Swasembada daging sapi 2014,
begitulah tekad yang dicanangkan oleh pemerintah pusat sebagai satu komitmen
dalam kemandirian pangan hewani, pemberdayaan ekonomi masyarakat dan memacu
pengembangan wilayah. Program ini juga merupakan peluang untuk dijadikan
pendorong dalam mengembalikan Indonesia sebagai eksportir sapi seperti pada
masa lalu. Tantangan ini tidak mudah, karena saat ini impor daging dan sapi
bakalan sangat besar, sekitar 30 persen dari kebutuhan daging nasional. Bahkan
ada kecenderungan volume impor terus meningkat yang secara otomatis akan
menguras devisa negara sangat besar. Bila kondisi ini tidak diwaspadai, hal ini
dapat menyebabkan kemandirian dan kedaulatan pangan hewani khususnya daging
sapi semakin jauh dari harapan.
Impor daging dan sapi bakalan semula
dimaksudkan hanya untuk mendukung dan menyambung kebutuhan daging sapi yang
terus meningkat. Di beberapa daerah ternyata daging dan sapi bakalan impor
justru berpotensi mengganggu peternakan sapi potong lokal. Harga daging, jeroan
dan sapi bakalan impor relatif sangat murah, karena sebagian besar merupakan
produk atau barang yang kurang berkualitas. Investasi peternakan sapi potong
skala besar semakin menjurus pada kegiatan hilir saja yaitu impor dan
perdagangan, dengan perputaran modal yang sangat cepat dan resiko yang lebih
kecil. Aktivitas peternakan sapi potong saat ini belum terintegrasi dan
bersinergi dengan kegiatan di sektor hulu. Sementara itu kegiatan di hulu yang
merupakan usaha pembibitan dan budidaya sapi, sebagian besar dilakukan oleh
peternak dengan skala terbatas dan dengan margin yang kecil. Mereka harus
menghadapi persaingan yang kurang seimbang, termasuk serbuan daging murah.

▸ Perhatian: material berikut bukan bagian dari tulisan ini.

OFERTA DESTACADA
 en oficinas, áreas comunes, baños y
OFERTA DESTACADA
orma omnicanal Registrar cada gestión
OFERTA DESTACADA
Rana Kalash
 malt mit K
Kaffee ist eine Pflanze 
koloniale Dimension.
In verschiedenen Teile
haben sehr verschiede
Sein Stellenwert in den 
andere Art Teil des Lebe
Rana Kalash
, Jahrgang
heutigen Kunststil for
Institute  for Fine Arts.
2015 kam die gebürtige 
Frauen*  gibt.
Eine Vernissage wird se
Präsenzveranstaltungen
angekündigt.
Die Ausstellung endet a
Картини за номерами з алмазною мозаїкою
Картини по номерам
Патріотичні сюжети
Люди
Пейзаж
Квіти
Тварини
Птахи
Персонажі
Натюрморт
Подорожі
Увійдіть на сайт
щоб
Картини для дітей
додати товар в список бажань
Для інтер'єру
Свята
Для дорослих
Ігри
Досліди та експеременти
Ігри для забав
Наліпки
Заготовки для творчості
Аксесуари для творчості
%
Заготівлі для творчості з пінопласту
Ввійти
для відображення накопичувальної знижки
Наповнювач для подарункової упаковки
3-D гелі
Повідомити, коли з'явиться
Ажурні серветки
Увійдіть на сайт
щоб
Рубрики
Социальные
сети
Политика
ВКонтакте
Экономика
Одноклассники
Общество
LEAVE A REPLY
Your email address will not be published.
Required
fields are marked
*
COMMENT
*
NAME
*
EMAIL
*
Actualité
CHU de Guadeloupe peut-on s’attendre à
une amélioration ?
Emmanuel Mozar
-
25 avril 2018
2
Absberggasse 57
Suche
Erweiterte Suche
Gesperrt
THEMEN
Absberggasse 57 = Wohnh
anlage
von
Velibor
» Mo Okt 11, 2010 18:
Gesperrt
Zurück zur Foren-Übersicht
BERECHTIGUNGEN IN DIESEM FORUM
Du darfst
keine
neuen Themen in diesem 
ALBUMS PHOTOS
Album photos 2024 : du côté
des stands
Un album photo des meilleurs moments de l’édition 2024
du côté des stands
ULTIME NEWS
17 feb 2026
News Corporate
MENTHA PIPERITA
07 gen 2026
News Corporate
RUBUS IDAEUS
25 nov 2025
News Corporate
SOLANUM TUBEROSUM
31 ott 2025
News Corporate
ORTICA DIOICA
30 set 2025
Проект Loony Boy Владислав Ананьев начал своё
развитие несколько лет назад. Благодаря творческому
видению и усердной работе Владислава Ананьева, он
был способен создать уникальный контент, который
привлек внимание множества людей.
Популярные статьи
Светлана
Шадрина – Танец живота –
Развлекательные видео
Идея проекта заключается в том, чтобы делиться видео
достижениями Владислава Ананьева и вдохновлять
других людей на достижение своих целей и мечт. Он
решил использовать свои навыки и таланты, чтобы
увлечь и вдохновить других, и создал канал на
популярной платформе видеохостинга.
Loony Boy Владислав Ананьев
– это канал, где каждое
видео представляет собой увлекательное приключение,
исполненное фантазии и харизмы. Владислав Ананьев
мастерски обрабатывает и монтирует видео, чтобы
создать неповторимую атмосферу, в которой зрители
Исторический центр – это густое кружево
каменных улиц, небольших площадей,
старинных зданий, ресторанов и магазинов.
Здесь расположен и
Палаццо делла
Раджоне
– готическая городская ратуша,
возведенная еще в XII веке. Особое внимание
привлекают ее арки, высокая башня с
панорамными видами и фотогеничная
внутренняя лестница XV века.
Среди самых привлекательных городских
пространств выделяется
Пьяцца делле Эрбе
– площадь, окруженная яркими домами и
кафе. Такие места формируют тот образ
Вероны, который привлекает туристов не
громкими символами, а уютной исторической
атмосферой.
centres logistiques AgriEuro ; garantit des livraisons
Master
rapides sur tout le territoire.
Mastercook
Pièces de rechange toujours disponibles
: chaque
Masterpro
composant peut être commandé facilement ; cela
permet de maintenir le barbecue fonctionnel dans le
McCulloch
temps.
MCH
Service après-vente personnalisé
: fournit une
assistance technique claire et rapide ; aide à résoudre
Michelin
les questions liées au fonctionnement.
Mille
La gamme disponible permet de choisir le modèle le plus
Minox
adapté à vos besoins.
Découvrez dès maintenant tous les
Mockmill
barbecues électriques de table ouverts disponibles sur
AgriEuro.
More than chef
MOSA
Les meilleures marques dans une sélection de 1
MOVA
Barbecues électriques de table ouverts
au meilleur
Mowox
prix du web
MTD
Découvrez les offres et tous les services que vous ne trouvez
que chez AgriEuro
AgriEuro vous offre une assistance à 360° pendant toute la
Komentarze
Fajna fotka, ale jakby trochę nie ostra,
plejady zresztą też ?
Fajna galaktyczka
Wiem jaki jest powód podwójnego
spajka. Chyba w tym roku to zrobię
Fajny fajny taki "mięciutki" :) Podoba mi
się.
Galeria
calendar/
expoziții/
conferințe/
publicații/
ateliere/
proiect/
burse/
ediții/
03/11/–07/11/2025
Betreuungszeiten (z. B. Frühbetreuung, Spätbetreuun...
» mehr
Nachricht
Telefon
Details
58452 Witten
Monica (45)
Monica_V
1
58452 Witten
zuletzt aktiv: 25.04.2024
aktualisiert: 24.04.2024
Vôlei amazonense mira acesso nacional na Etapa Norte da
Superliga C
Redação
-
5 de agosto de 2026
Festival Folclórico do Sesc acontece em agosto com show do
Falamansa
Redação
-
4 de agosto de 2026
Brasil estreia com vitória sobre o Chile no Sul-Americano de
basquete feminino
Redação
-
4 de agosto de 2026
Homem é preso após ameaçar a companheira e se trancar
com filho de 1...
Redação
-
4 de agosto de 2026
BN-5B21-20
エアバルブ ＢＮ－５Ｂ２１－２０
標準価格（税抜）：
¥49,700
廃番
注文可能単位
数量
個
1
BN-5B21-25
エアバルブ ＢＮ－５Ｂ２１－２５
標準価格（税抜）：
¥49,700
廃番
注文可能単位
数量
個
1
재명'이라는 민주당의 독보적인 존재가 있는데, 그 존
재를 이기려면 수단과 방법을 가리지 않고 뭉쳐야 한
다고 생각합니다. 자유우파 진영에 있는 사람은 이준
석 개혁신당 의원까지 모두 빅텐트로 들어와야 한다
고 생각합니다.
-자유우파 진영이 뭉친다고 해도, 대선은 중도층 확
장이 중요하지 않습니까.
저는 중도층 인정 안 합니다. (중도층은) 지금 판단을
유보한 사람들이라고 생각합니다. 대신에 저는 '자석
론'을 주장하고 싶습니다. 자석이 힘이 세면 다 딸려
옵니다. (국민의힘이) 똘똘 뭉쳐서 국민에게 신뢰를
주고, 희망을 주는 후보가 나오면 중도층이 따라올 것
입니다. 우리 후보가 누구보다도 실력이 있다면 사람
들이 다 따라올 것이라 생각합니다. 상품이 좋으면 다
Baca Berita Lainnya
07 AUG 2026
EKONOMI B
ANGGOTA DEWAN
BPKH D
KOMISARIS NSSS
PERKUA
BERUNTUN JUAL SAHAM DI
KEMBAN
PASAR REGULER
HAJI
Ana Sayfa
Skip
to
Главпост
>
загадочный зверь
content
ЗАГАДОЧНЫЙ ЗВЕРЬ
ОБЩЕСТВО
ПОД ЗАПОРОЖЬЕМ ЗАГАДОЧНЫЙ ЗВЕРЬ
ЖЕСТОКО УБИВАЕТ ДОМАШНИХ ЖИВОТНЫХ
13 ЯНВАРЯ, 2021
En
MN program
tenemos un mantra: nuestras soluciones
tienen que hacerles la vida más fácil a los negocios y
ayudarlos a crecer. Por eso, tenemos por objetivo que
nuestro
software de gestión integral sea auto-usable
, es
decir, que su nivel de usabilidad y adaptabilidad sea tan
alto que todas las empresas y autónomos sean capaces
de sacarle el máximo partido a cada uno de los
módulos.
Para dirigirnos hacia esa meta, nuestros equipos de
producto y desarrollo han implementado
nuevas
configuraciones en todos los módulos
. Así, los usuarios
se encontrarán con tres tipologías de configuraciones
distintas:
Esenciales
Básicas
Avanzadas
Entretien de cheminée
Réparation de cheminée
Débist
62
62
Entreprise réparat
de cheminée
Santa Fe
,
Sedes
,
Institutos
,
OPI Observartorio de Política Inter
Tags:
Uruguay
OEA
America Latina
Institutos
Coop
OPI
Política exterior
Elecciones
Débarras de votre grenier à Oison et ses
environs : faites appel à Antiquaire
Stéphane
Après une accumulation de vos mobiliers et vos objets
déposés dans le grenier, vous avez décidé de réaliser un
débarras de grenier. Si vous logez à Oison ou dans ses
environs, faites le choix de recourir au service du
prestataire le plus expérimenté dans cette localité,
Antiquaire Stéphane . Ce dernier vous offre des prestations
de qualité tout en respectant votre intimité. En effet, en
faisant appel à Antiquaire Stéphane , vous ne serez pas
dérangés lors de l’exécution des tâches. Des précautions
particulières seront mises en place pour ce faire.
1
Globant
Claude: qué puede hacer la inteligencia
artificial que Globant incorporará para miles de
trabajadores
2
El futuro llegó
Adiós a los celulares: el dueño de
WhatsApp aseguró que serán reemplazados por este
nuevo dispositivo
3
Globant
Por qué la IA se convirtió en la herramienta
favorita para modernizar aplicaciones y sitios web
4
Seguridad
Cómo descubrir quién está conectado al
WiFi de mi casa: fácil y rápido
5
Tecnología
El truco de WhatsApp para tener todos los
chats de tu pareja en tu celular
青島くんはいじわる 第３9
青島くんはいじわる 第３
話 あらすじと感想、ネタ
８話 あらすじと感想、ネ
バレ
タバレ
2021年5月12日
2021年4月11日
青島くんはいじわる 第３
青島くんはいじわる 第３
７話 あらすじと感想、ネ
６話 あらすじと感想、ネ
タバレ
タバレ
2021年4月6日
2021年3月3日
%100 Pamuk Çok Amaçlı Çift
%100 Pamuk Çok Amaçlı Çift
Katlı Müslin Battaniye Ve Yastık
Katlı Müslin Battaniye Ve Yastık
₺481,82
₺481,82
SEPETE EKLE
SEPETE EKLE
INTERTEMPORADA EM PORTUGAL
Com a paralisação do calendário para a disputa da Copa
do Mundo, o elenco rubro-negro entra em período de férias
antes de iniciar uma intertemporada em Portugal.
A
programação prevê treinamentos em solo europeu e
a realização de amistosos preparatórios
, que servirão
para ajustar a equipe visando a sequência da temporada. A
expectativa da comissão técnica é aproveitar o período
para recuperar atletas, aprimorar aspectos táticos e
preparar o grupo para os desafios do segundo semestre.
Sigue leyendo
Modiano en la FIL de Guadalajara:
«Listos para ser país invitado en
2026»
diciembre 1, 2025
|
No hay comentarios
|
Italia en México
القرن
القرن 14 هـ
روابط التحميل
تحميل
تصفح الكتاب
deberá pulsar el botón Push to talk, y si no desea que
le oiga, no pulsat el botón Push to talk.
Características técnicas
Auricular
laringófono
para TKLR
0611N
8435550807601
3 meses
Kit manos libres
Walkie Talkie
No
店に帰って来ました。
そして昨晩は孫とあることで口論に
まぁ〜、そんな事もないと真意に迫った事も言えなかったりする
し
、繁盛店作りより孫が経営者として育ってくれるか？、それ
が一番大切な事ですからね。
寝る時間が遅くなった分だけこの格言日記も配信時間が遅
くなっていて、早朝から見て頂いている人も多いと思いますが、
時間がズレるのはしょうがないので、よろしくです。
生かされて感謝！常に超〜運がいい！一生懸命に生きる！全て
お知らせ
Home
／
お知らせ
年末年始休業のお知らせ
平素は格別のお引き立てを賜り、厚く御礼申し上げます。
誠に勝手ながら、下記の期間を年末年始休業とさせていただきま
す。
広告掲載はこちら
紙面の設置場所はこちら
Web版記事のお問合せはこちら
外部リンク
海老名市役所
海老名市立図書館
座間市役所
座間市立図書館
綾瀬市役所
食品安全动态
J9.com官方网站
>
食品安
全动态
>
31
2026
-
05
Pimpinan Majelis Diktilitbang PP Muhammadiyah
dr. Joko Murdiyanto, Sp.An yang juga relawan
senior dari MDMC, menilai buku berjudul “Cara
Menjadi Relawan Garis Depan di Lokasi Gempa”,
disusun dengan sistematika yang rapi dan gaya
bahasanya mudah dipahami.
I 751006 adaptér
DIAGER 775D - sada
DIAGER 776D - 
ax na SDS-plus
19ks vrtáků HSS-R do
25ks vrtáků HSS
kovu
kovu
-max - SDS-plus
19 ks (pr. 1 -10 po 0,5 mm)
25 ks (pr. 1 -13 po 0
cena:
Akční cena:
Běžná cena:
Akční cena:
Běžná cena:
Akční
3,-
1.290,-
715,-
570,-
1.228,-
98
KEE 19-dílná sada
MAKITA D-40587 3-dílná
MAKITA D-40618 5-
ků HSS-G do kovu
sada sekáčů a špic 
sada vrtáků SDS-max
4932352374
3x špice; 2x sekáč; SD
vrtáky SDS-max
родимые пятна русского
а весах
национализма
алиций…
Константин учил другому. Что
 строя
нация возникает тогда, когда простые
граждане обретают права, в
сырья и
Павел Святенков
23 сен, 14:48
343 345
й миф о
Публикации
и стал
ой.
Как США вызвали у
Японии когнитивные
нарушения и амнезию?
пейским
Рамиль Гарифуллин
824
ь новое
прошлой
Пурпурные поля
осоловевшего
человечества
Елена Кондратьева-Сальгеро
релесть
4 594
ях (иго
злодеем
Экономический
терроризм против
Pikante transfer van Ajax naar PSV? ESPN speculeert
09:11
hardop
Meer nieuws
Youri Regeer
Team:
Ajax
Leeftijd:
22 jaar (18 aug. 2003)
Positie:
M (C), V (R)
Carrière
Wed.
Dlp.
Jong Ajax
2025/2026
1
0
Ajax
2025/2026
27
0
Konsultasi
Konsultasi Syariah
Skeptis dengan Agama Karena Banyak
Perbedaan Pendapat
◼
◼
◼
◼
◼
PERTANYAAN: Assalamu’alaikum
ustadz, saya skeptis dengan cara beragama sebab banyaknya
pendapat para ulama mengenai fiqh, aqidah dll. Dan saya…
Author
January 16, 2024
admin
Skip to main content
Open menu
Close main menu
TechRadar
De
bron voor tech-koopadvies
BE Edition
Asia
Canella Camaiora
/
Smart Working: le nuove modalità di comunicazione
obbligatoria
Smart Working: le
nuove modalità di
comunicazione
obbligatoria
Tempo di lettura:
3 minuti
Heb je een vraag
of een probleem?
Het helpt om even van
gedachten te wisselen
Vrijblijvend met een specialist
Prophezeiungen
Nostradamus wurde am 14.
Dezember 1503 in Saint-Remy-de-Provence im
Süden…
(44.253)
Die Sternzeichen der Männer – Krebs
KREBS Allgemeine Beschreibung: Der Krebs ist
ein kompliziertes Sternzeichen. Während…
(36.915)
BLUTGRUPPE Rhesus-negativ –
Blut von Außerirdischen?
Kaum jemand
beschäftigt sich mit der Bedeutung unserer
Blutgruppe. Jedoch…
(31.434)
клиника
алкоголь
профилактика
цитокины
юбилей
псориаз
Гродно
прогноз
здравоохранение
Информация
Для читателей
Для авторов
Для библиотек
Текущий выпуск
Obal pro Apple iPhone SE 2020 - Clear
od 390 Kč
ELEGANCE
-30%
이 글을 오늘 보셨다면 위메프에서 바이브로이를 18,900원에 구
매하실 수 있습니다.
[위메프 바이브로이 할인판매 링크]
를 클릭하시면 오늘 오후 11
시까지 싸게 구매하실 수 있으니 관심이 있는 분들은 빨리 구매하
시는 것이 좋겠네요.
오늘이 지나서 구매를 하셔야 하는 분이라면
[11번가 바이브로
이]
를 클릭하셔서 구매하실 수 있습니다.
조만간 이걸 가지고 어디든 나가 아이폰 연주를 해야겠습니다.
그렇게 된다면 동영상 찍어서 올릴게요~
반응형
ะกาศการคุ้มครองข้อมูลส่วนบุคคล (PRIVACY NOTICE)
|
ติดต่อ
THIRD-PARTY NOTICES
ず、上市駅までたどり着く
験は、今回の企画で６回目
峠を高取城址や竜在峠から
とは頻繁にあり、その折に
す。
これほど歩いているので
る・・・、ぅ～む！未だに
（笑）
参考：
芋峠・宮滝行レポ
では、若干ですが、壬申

Presiden pernah mencanangkan program
swasembada daging sapi 2010 melalui upaya revitalisasi pertanian sebagai dasar
untuk mengembangkan agribisnis sapi potong yang berdaya saing dan
sebesar-besarnya bagi kemakmuran rakyat. Namun program tersebut belum
memperoleh dukungan dana yang memadai. Program tersebut justru menghadapi
tantangan dan berbagai permasalahan baik dari aspek teknis, ekonomi, sosial
maupun kebijakan-kebijakan pendukungnya. Koordinasi antar instansi, antar
sektor, serta antar pengemban kepentingan juga masih sangat lemah, sehingga hal
ini perlu mendapat perhatian untuk masa yang akan datang
Sehubungan
dengan hal tersebut, pemerintah menurunkan program Rumah Potong Hewan
(RPH) yang bertujuan seperti yang telah
disebutkan diatas yang diantaranya adalah untuk memenuhi kebutuhan gizi
masyarakat yang dimungkinkan jauh dari jangkauan perkotaan secara geografis,
sehingga masyarakat diwilayah tersebut atau wilayah terpencil itu dapat
memenuhi kebutuhan gizinya secara mandiri.